■ TASK REQUIREMENTS:
• 1. Please translate this sentence from the Amy Winehouse post below into Spanish: "Amy Winehouse blamed her drug habit on the devil during a furious rant."
• 2. Carry on the Amy Winehouse post below with a few more sentences, starting right after its last one.

■ SELECTED PASSAGE:
# Amy Winehouse needs help STAT



## SparklingWaves (Oct 17, 2008)

*Amy Winehouse's devil drugs*







 Amy Winehouse's devil drugs  

                                                      BANG Showbiz /                      October 16, 2008                                                     




    Amy Winehouse blamed her drug habit on the devil during a furious rant.


The troubled singer - bizarrely dressed in only skimpy black shorts and a lace bra - was in a West London recording studio attempting to pen tracks for her forthcoming third album when she became incensed at her uninspired efforts.


Amy, 25, only managed to play a repetitive tune using two notes on her £3,000 guitar and eventually became so frustrated she smashed up the instrument and began screeching that Satan was giving her drugs.
An eyewitness said: "She lost it."


This latest incident has prompted fears for Amy's mental health again.

■ Stored data entries:

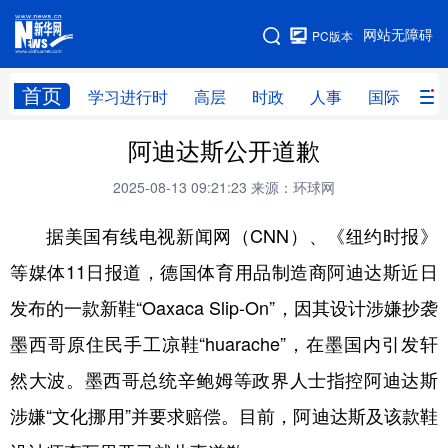
手机版
网站无障碍
PC版本
网站地图
首页
学习进行时
高层
时政
人事
国际
财
阿迪达斯公开道歉
学习进行时
高层
时政
人事
2025-08-13 09:21:23
来源：环球网
国际
财经
网评
港澳
据美国有线电视新闻网（CNN）、《纽约时报》
台湾
思客智库
全球连线
教育
等媒体11日报道，德国体育用品制造商阿迪达斯近日
科技
科创
量子
体育
发布的一款新鞋“Oaxaca Slip-On”，因其设计涉嫌抄袭
文化
书画
健康
军事
墨西哥原住民手工凉鞋“huarache”，在墨国内引发轩
访谈
视频
图片
政务
然大波。墨西哥总统辛鲍姆等政界人士指控阿迪达斯
法律
中央文件
金融
汽车
涉嫌“文化挪用”并要求赔偿。目前，阿迪达斯及该款鞋
食品
人居
信息化
数字经济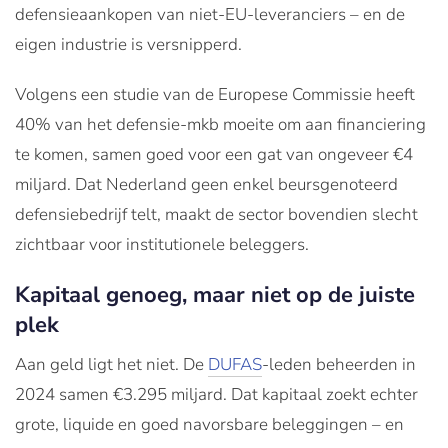
defensieaankopen van niet-EU-leveranciers – en de
eigen industrie is versnipperd.
Volgens een studie van de Europese Commissie heeft
40% van het defensie-mkb moeite om aan financiering
te komen, samen goed voor een gat van ongeveer €4
miljard. Dat Nederland geen enkel beursgenoteerd
defensiebedrijf telt, maakt de sector bovendien slecht
zichtbaar voor institutionele beleggers.
Kapitaal genoeg, maar niet op de juiste
plek
Aan geld ligt het niet. De
DUFAS
-leden beheerden in
2024 samen €3.295 miljard. Dat kapitaal zoekt echter
grote, liquide en goed navorsbare beleggingen – en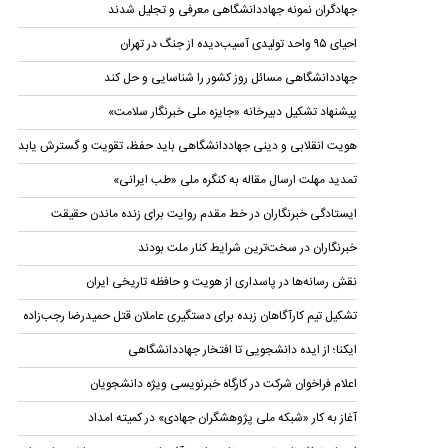
جهادگران نمونه جهاددانشگاهی معرفی و تجلیل شدند
احیای ۹۵ واحد تولیدی آسیب‌دیده از جنگ در تهران
جهاددانشگاهی مسائل روز کشور را شناسایی و حل کند
پیشنهاد تشکیل دبیرخانه «جایزه ملی خبرنگار سلامت»
هویت انقلابی و دینی جهاددانشگاهی باید حفظ، تقویت و گسترش یابد
تمدید مهلت ارسال مقاله به کنگره ملی «طب ایرانی»
ایستادگی خبرنگاران در خط مقدم روایت برای زنده ماندن حقیقت
خبرنگاران در سخت‌ترین شرایط کنار ملت بودند
نقش رسانه‌ها در پاسداری از هویت و حافظه تاریخی ایران
تشکیل تیم کارآگاهان زبده برای دستگیری عاملان قتل حمیدرضا رجب‌زاده
ایکنا؛ از ایده دانشجویی تا افتخار جهاددانشگاهی
اعلام فراخوان شرکت در کارگاه خبرنویسی ویژه دانشجویان
آغاز به کار «شبکه ملی پژوهشگران جهادی» در کمیته امداد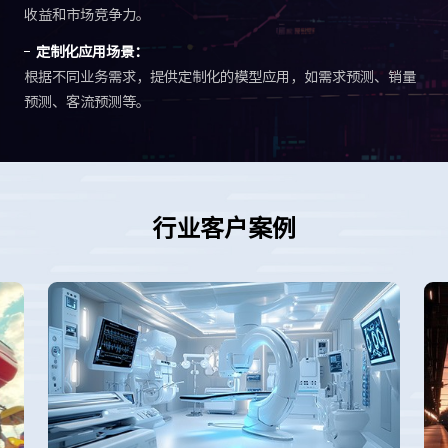
收益和市场竞争力。
定制化应用场景：
根据不同业务需求，提供定制化的模型应用，如需求预测、销量
预测、客流预测等。
行业客户案例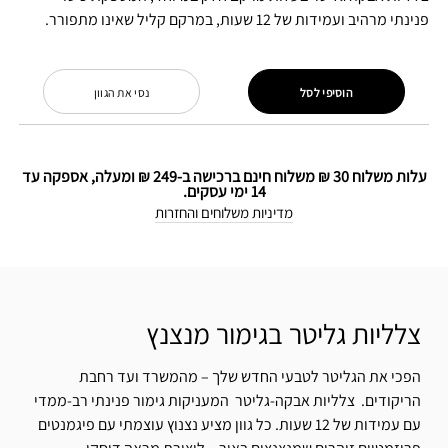
פנינתי מרהיב ועמידות של 12 שעות, במרקם קליל שאינו מתפורר.
הוסיפי לסל
נסי את הגוון
עלות משלוח 30 ₪ משלוח חינם ברכישה ב-249 ₪ ומעלה, אספקה עד
14 ימי עסקים.
מדיניות משלוחים והחזרות
צלליות גליטר בגימור מנצנץ
הפכי את הגליטר לטבעי החדש שלך – מהמשרד ועד רחבת
הריקודים. צלליות אבקה-גליטר המעניקות גימור פנינתי רב-ממדי
עם עמידות של 12 שעות. כל גוון מציע נצנוץ עוצמתי עם פיגמנטים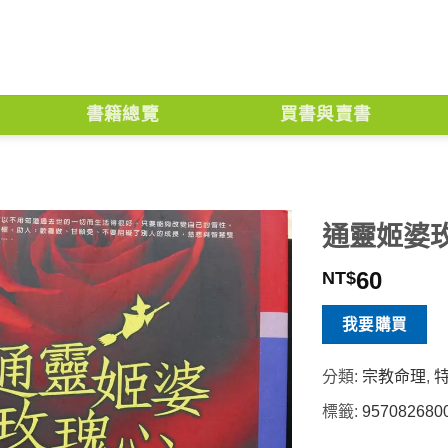
書籍總覽
買書與賣書
通靈姬婆
60
NT$
我要購買
分類:
宗教命理
,
標籤:
957082680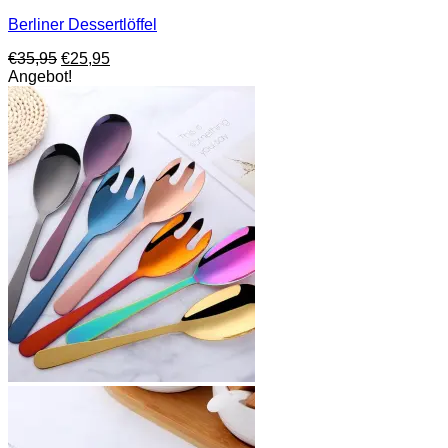
Berliner Dessertlöffel
Ursprünglicher
Aktueller
€
35,95
€
25,95
Preis
Preis
Angebot!
war:
ist:
€35,95
€25,95.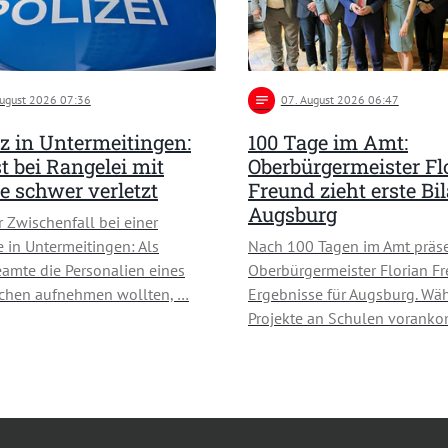
August 2026 07:36
notes
07
. August 2026 06:47
z in Untermeitingen:
100 Tage im Amt:
st bei Rangelei mit
Oberbürgermeister Fl
e schwer verletzt
Freund zieht erste Bi
Augsburg
 Zwischenfall bei einer
e in Untermeitingen: Als
Nach 100 Tagen im Amt präse
eamte die Personalien eines
Oberbürgermeister Florian Fr
ichen aufnehmen wollten, …
Ergebnisse für Augsburg. Wä
Projekte an Schulen vorank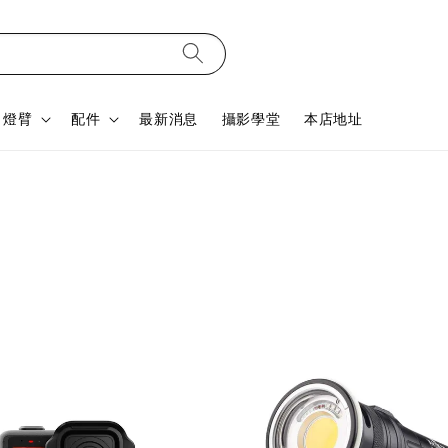
燈臂
配件
最新消息
攝影學堂
本店地址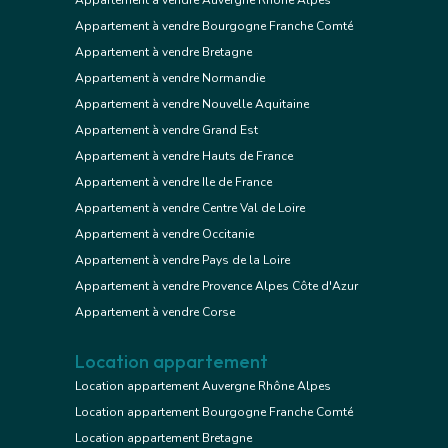
Appartement à vendre Bourgogne Franche Comté
Appartement à vendre Bretagne
Appartement à vendre Normandie
Appartement à vendre Nouvelle Aquitaine
Appartement à vendre Grand Est
Appartement à vendre Hauts de France
Appartement à vendre Ile de France
Appartement à vendre Centre Val de Loire
Appartement à vendre Occitanie
Appartement à vendre Pays de la Loire
Appartement à vendre Provence Alpes Côte d'Azur
Appartement à vendre Corse
Location appartement
Location appartement Auvergne Rhône Alpes
Location appartement Bourgogne Franche Comté
Location appartement Bretagne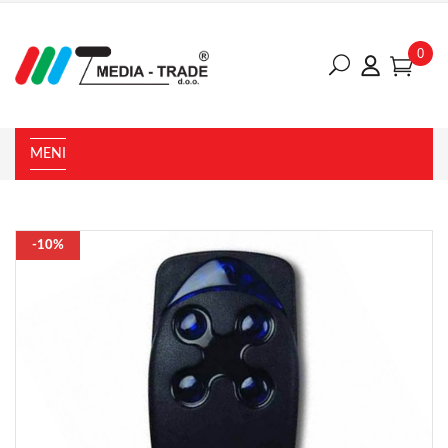
0
MENI
-10%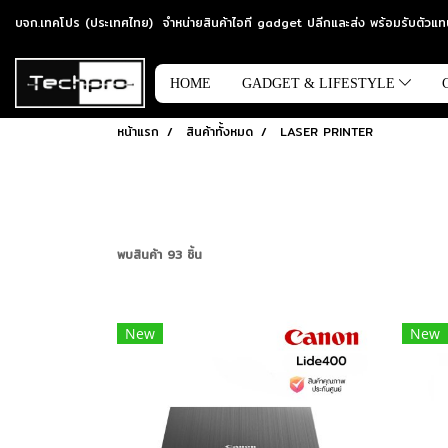
บจก.เทคโปร (ประเทศไทย) จำหน่ายสินค้าไอที gadget ปลีกและส่ง พร้อมรับตัว
HOME
GADGET & LIFESTYLE
หน้าแรก
สินค้าทั้งหมด
LASER PRINTER
พบสินค้า 93 ชิ้น
New
New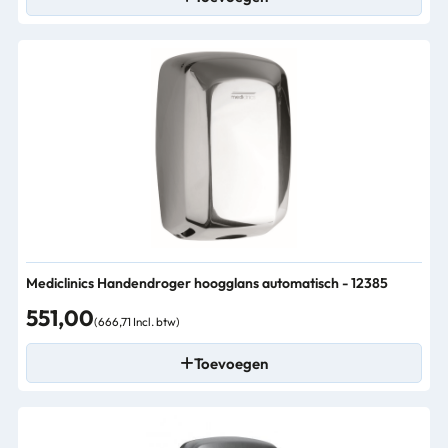
Mediclinics Handendroger hoogglans automatisch - 12385
551,00
(666,71 Incl. btw)
Toevoegen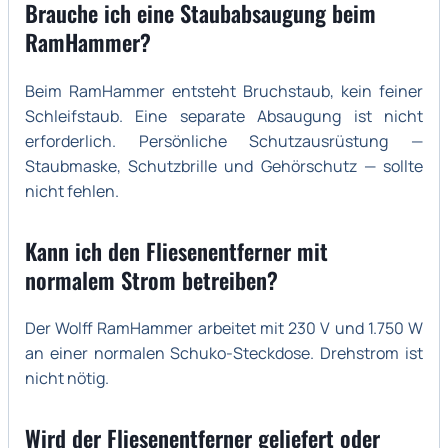
Brauche ich eine Staubabsaugung beim
RamHammer?
Beim RamHammer entsteht Bruchstaub, kein feiner
Schleifstaub. Eine separate Absaugung ist nicht
erforderlich. Persönliche Schutzausrüstung —
Staubmaske, Schutzbrille und Gehörschutz — sollte
nicht fehlen.
Kann ich den Fliesenentferner mit
normalem Strom betreiben?
Der Wolff RamHammer arbeitet mit 230 V und 1.750 W
an einer normalen Schuko-Steckdose. Drehstrom ist
nicht nötig.
Wird der Fliesenentferner geliefert oder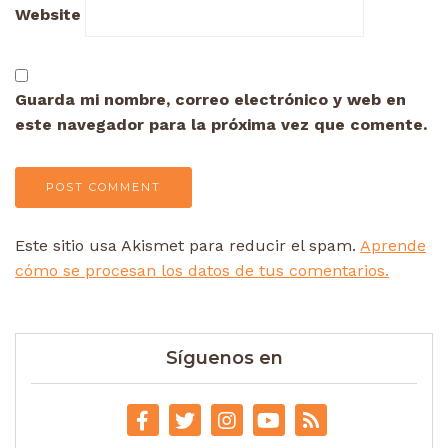
Website
Guarda mi nombre, correo electrónico y web en
este navegador para la próxima vez que comente.
Este sitio usa Akismet para reducir el spam.
Aprende
cómo se procesan los datos de tus comentarios.
Síguenos en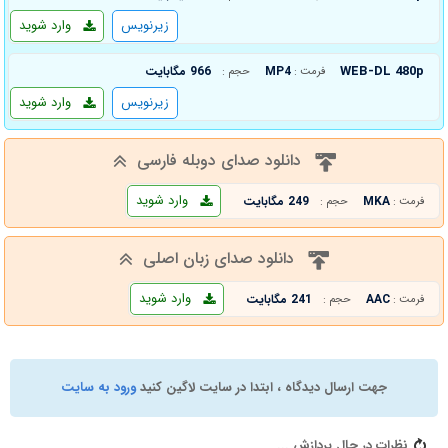
زیرنویس
وارد شوید
WEB-DL 480p
MP4
966 مگابایت
فرمت :
حجم :
زیرنویس
وارد شوید
دانلود صدای دوبله فارسی
وارد شوید
MKA
249 مگابایت
فرمت :
حجم :
دانلود صدای زبان اصلی
وارد شوید
AAC
241 مگابایت
فرمت :
حجم :
جهت ارسال دیدگاه ، ابتدا در سایت لاگین کنید
ورود به سایت
نظرات در حال پردازش ...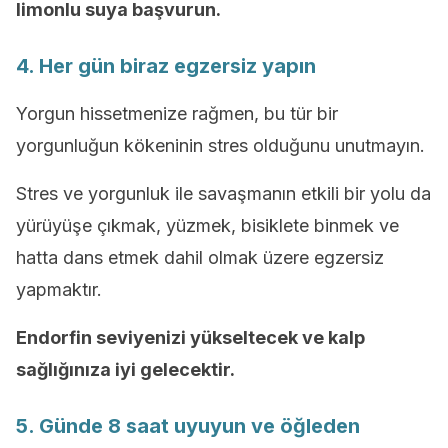
limonlu suya başvurun.
4. Her gün biraz egzersiz yapın
Yorgun hissetmenize rağmen, bu tür bir
yorgunluğun kökeninin stres olduğunu unutmayın.
Stres ve yorgunluk ile savaşmanın etkili bir yolu da
yürüyüşe çıkmak, yüzmek, bisiklete binmek ve
hatta dans etmek dahil olmak üzere egzersiz
yapmaktır.
Endorfin seviyenizi yükseltecek ve kalp
sağlığınıza iyi gelecektir.
5. Günde 8 saat uyuyun ve öğleden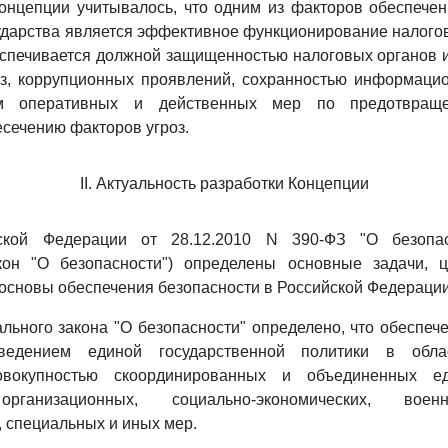
онцепции учитывалось, что одним из факторов обеспече
ударства является эффективное функционирование налогов
спечивается должной защищенностью налоговых органов и
оз, коррупционных проявлений, сохранностью информацио
ем оперативных и действенных мер по предотвраще
есечению факторов угроз.
II. Актуальность разработки Концепции
кой Федерации от 28.12.2010 N 390-ФЗ "О безопас
он "О безопасности") определены основные задачи, 
основы обеспечения безопасности в Российской Федерации
ьного закона "О безопасности" определено, что обеспеч
оведением единой государственной политики в обла
совокупностью скоординированных и объединенных 
 организационных, социально-экономических, воен
 специальных и иных мер.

■ ANSWERS IN ORDER:
• 1. Amy Winehouse culpó al diablo de su adicción a las drogas durante una furiosa diatriba.

• 2.
Earlier this month, it was reported she had threatened to kill herself with a knife because she was missing her incarcerated husband Blake Fielder-Civil, who is currently serving a 27-month sentence for grievous bodily harm and perverting the course of justice.


Last month, the 'Rehab' singer made a shambolic appearance at London's Berkeley Square Ball - an annual charity event in aid of The Prince's Trust.
Amy was supposed to sing backing vocals for her 12-year-old goddaughter Dionne - who was performing at the event in a bid to launch her music career - but only managed to mumble a few words.


Later, she reportedly hit out at a fan who asked for an autograph.
She was heard sobbing: "This isn't a life - it's a mess. Life can't go on. I can't do this any more."


Meanwhile, Mark Ronson has revealed the name of the track he and Amy are covering for a tribute album to legendary producer Quincy Jones.
The pair are lending their talents to 'You Don't Own Me', which was originally a hit for 60s singer Leslie Gore.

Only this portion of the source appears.